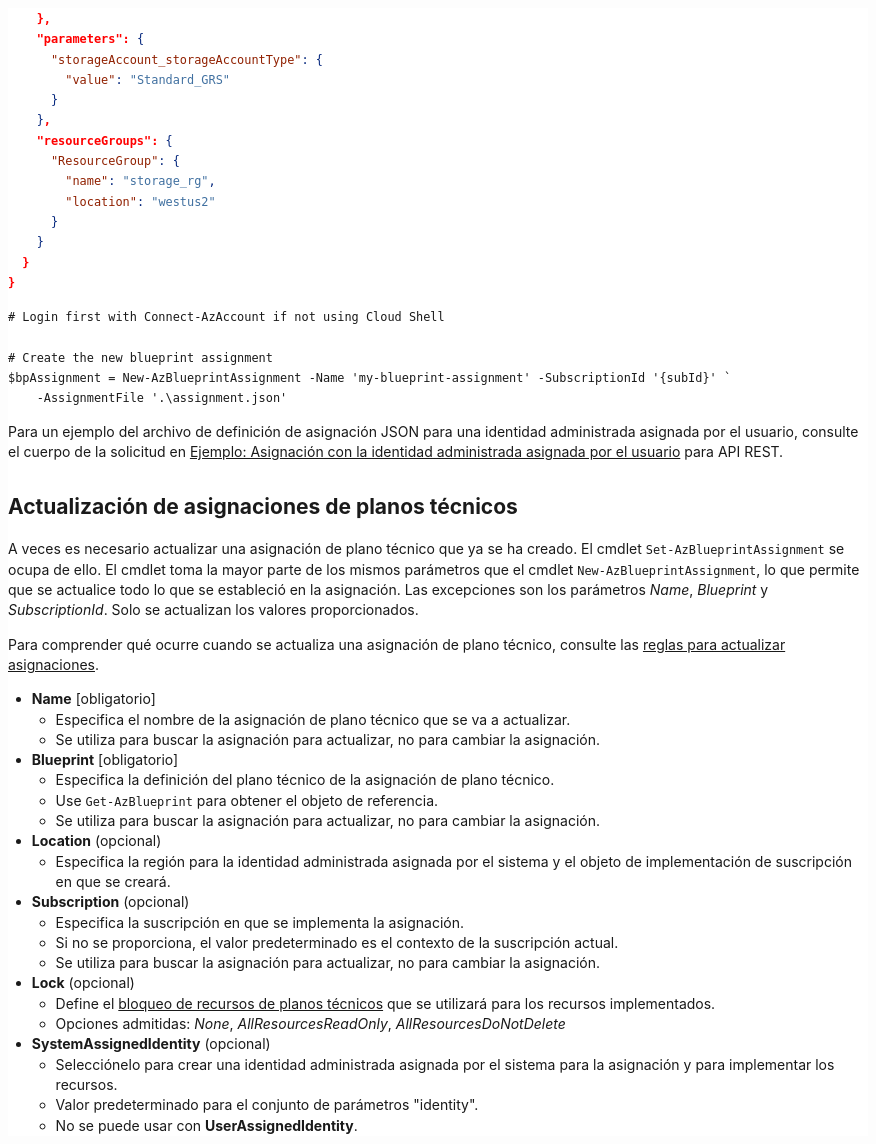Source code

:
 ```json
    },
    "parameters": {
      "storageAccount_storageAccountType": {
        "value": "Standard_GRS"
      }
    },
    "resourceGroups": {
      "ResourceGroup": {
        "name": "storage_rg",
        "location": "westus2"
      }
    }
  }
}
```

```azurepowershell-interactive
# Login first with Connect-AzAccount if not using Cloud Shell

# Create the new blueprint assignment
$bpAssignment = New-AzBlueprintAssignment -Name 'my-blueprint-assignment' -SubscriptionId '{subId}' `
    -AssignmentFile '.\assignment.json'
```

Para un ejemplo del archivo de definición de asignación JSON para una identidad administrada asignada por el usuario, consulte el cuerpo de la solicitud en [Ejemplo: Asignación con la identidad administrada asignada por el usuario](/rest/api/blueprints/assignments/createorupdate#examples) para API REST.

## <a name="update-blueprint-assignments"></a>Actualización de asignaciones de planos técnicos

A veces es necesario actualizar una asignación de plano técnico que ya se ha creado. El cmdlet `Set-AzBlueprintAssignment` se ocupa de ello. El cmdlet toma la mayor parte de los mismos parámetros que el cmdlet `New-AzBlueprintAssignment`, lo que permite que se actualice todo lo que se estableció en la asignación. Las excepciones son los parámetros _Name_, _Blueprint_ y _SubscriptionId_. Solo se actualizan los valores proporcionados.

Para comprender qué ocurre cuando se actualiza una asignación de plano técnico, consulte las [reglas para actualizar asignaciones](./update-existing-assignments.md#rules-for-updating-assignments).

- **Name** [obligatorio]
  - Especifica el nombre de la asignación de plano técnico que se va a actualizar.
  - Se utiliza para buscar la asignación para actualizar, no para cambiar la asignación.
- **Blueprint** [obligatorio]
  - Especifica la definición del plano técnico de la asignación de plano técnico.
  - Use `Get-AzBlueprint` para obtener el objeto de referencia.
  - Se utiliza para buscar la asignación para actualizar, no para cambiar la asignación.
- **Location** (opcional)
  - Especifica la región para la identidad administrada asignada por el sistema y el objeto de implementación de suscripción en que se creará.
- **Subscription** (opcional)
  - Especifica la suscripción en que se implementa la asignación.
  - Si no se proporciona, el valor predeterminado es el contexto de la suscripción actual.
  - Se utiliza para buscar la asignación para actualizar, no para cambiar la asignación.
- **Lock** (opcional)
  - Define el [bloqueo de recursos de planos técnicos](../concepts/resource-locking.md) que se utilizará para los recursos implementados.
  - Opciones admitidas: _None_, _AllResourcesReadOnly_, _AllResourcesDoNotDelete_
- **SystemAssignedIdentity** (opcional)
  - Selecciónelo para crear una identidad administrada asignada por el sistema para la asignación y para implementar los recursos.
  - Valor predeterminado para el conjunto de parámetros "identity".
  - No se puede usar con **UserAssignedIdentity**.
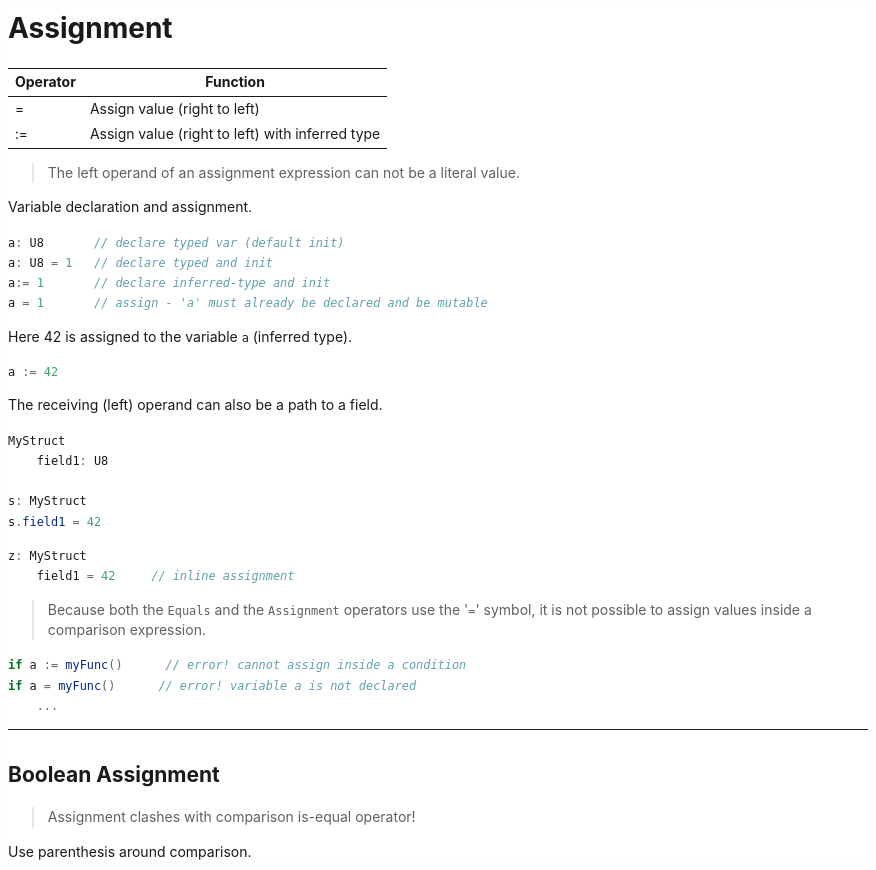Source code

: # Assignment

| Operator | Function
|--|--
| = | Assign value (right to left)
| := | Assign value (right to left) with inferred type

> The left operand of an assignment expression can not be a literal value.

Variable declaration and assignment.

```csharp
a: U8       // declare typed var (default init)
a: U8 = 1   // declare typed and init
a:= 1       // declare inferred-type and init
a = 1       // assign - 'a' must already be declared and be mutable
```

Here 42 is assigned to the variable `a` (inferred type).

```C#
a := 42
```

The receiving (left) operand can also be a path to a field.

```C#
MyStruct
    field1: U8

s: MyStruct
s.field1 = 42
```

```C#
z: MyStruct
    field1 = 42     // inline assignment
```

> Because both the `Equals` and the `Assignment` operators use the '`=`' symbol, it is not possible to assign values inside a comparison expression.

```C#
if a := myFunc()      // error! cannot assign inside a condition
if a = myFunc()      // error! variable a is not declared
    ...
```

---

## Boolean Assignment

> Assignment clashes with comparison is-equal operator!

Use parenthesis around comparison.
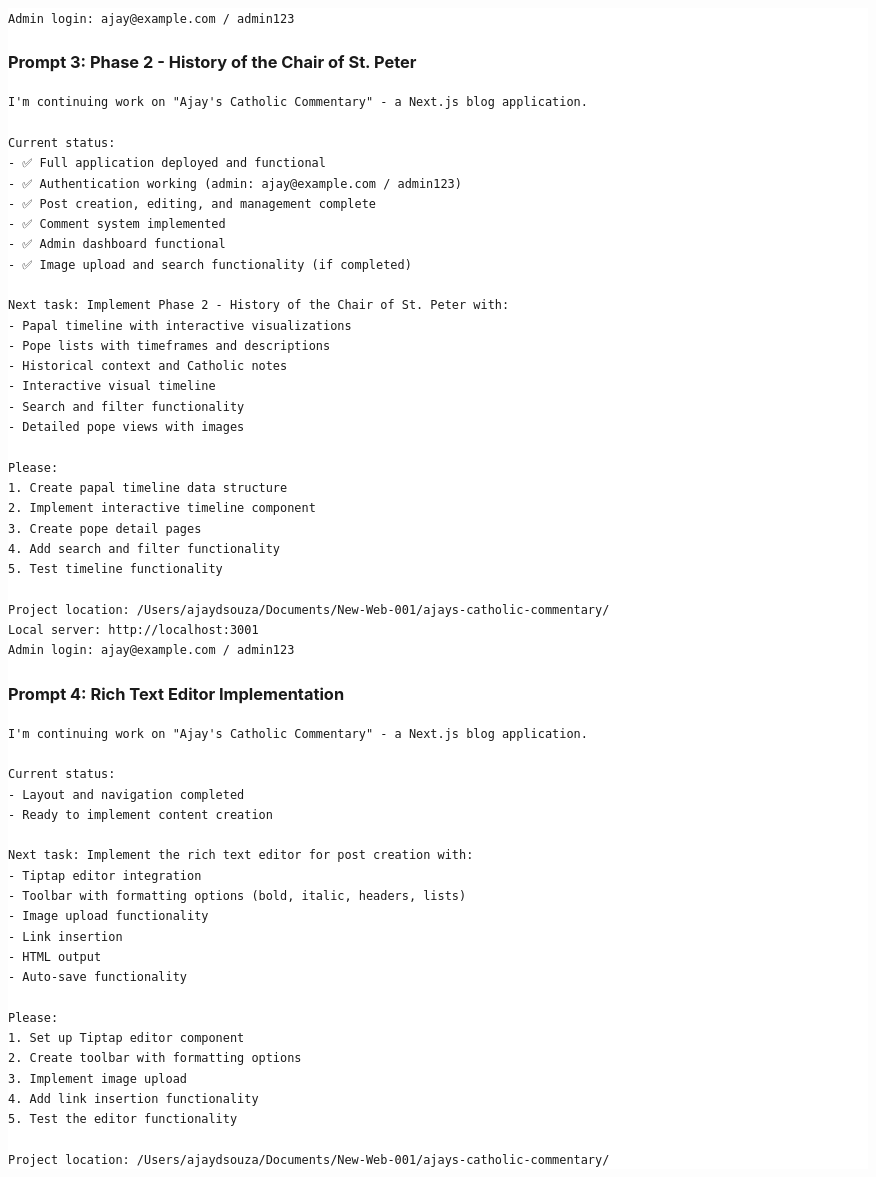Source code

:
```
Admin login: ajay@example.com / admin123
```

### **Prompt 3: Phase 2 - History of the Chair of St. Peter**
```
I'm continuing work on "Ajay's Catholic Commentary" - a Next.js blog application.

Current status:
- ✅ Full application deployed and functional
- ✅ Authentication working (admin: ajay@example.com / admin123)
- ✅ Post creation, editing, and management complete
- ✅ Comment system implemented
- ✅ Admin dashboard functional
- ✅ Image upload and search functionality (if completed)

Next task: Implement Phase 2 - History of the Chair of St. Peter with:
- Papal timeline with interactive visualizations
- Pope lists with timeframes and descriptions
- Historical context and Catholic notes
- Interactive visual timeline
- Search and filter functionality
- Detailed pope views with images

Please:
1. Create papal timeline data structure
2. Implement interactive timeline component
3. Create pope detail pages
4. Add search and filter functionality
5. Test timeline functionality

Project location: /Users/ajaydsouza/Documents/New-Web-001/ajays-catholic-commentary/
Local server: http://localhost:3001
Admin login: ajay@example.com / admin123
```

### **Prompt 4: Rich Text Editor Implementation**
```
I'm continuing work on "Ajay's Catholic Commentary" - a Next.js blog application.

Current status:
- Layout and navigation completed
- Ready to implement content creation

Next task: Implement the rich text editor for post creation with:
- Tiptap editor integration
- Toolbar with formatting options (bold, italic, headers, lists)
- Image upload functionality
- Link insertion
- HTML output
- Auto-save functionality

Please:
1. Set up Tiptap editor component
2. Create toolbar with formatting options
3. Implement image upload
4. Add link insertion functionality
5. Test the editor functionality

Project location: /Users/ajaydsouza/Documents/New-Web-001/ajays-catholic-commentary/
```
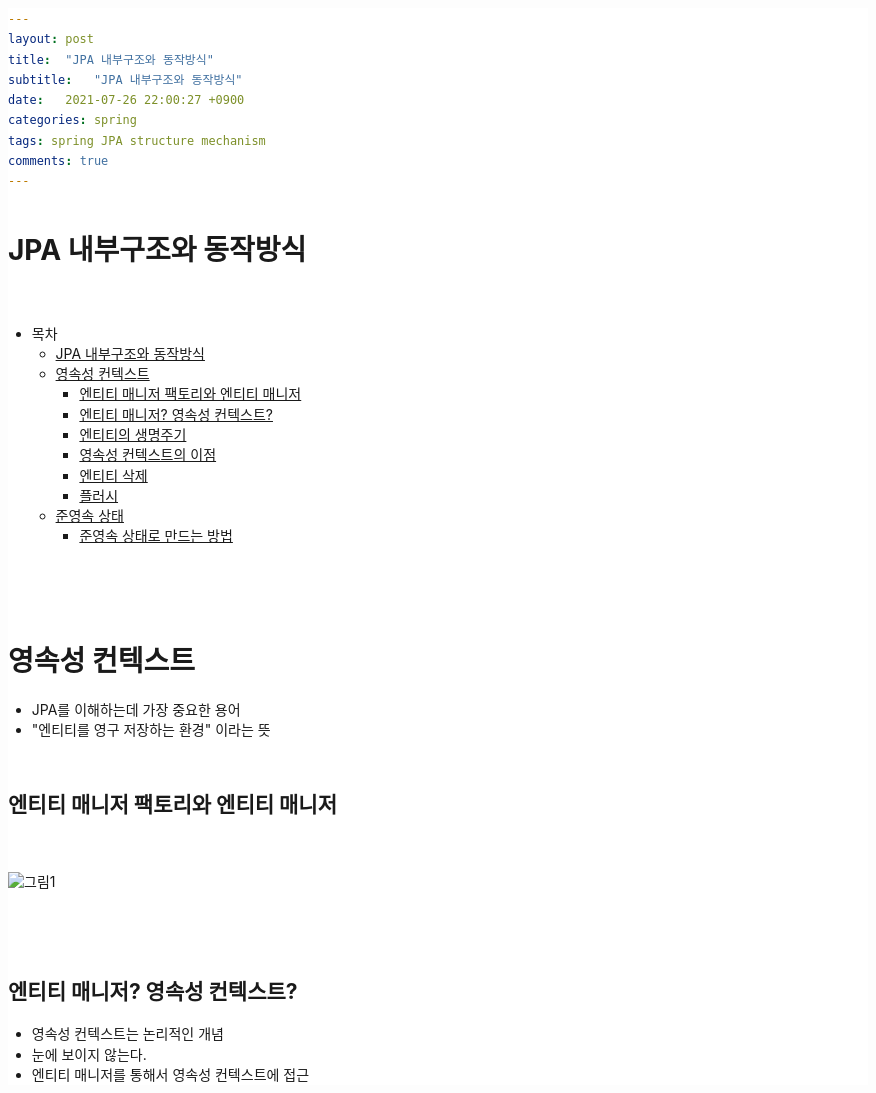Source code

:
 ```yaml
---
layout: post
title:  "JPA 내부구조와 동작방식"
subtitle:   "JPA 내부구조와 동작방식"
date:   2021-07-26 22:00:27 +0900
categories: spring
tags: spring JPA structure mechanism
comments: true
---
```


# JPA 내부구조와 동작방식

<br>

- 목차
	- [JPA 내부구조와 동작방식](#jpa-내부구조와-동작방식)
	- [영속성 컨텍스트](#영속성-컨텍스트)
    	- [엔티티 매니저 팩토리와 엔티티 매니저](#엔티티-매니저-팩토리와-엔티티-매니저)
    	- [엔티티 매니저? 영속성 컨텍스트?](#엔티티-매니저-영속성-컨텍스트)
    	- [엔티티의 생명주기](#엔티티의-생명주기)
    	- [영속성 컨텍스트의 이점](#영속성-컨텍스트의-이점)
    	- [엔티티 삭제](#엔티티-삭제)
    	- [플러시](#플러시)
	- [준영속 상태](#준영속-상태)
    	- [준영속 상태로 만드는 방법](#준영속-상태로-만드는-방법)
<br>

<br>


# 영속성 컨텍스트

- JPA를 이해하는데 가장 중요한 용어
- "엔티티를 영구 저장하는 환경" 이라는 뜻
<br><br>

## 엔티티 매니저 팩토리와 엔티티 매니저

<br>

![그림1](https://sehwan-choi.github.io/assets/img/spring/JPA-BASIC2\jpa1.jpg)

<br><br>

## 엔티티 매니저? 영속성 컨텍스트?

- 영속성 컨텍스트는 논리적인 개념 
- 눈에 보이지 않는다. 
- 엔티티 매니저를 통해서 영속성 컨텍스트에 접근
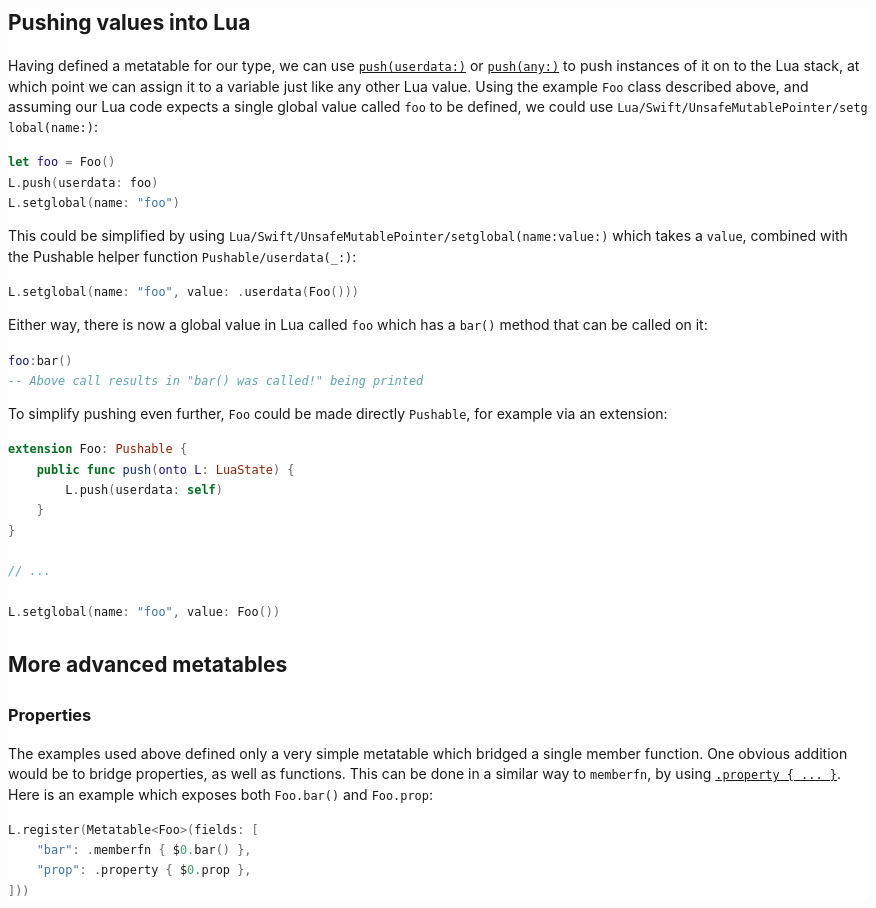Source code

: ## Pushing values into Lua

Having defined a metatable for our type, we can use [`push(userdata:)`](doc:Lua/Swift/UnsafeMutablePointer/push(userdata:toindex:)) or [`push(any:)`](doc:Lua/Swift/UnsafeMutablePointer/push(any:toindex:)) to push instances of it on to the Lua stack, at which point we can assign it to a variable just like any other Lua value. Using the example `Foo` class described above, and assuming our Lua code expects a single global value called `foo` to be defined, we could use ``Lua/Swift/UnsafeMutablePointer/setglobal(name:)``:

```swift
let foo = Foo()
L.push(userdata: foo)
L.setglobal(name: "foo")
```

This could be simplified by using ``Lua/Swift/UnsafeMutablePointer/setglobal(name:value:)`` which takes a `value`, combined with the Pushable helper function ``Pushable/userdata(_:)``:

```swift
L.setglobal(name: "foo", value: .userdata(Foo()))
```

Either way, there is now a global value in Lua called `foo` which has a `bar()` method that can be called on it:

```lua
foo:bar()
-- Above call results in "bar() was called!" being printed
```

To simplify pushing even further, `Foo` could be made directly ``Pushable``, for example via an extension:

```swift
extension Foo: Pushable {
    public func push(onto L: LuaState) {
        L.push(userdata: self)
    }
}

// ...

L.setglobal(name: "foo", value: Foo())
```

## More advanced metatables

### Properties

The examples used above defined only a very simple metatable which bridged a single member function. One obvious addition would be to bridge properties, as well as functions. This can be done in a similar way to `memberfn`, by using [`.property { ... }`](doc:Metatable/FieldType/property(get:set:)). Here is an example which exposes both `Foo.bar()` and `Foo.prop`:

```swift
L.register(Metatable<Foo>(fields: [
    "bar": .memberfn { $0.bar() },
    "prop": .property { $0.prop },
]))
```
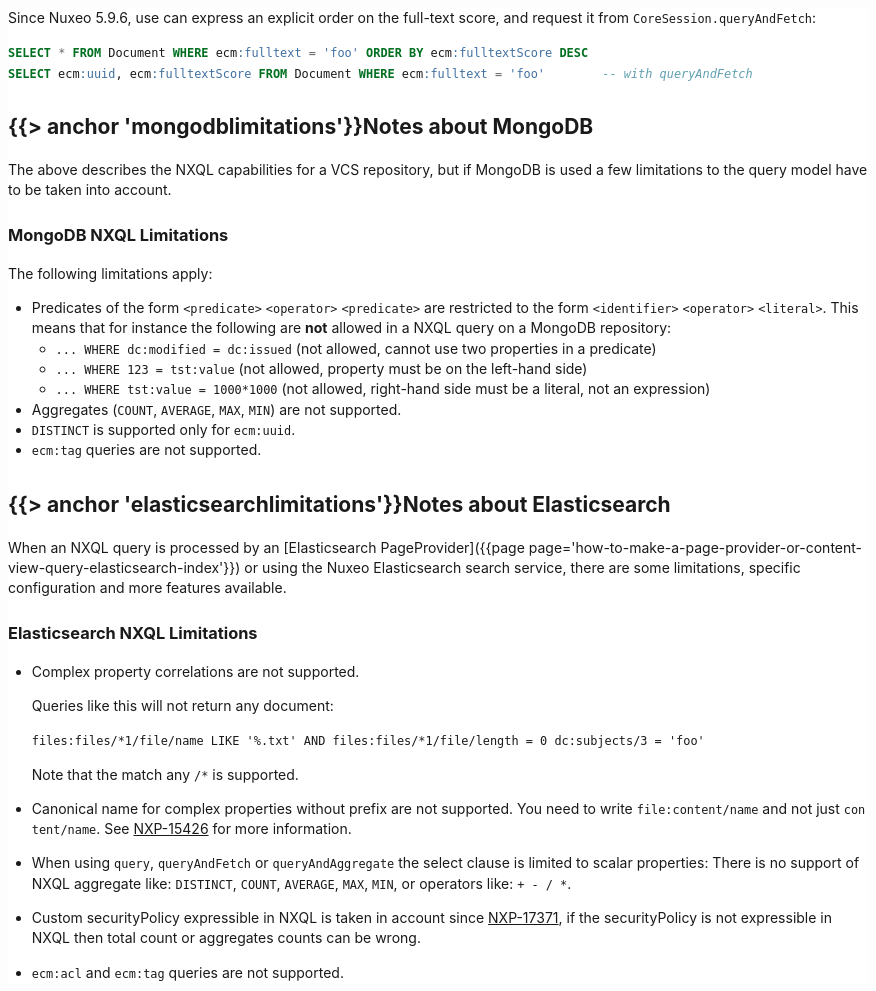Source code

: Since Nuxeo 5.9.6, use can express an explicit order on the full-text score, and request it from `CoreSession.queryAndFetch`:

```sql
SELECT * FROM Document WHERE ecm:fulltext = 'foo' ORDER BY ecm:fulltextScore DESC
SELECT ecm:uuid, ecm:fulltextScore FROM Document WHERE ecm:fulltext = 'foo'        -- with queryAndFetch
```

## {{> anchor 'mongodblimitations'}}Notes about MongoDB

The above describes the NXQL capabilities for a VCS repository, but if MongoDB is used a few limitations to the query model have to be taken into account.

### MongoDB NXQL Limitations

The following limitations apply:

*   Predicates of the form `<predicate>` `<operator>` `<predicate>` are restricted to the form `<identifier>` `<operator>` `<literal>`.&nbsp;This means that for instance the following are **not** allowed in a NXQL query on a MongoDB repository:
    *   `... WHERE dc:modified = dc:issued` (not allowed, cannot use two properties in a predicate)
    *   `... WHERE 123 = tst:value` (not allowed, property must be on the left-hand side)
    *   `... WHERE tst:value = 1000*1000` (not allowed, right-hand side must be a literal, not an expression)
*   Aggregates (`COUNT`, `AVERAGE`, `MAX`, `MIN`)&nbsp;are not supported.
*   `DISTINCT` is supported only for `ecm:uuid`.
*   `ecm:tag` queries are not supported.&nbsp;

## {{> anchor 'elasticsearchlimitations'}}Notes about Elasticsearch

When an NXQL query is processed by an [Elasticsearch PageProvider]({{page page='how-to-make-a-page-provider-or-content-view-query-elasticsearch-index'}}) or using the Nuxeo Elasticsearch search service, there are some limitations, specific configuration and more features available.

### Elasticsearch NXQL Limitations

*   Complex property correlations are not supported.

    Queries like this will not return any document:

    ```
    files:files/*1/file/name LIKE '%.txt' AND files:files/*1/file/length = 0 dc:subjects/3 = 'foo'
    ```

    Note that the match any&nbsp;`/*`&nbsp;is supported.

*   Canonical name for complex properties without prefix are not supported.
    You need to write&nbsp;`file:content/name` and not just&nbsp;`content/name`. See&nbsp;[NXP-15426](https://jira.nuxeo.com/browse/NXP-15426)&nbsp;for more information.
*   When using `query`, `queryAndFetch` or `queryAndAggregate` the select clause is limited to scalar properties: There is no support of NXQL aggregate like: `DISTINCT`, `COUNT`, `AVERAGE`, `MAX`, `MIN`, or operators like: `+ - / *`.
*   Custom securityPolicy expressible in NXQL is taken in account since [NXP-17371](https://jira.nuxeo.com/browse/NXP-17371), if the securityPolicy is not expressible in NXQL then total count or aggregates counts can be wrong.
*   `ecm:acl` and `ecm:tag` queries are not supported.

__________________________________________________

What you should do =>
Please set down, exactly and with no pictures, the lines in the entries above starting at the one holding "- Especifica la región" and ending at the one holding "### **Prompt 3: Phase", ends included.

Exercise solution =>
  - Especifica la región para la identidad administrada asignada por el sistema y el objeto de implementación de suscripción en que se creará.
- **Subscription** (opcional)
  - Especifica la suscripción en que se implementa la asignación.
  - Si no se proporciona, el valor predeterminado es el contexto de la suscripción actual.
  - Se utiliza para buscar la asignación para actualizar, no para cambiar la asignación.
- **Lock** (opcional)
  - Define el [bloqueo de recursos de planos técnicos](../concepts/resource-locking.md) que se utilizará para los recursos implementados.
  - Opciones admitidas: _None_, _AllResourcesReadOnly_, _AllResourcesDoNotDelete_
- **SystemAssignedIdentity** (opcional)
  - Selecciónelo para crear una identidad administrada asignada por el sistema para la asignación y para implementar los recursos.
  - Valor predeterminado para el conjunto de parámetros "identity".
  - No se puede usar con **UserAssignedIdentity**.
Source code

: # Assignment

| Operator | Function
|--|--
| = | Assign value (right to left)
| := | Assign value (right to left) with inferred type

> The left operand of an assignment expression can not be a literal value.

Variable declaration and assignment.

```csharp
a: U8       // declare typed var (default init)
a: U8 = 1   // declare typed and init
a:= 1       // declare inferred-type and init
a = 1       // assign - 'a' must already be declared and be mutable
```

Here 42 is assigned to the variable `a` (inferred type).

```C#
a := 42
```

The receiving (left) operand can also be a path to a field.

```C#
MyStruct
    field1: U8

s: MyStruct
s.field1 = 42
```

```C#
z: MyStruct
    field1 = 42     // inline assignment
```

> Because both the `Equals` and the `Assignment` operators use the '`=`' symbol, it is not possible to assign values inside a comparison expression.

```C#
if a := myFunc()      // error! cannot assign inside a condition
if a = myFunc()      // error! variable a is not declared
    ...
```

---

## Boolean Assignment

> Assignment clashes with comparison is-equal operator!

Use parenthesis around comparison.
Source code

:
```
Admin login: ajay@example.com / admin123
```

### **Prompt 3: Phase 2 - History of the Chair of St. Peter**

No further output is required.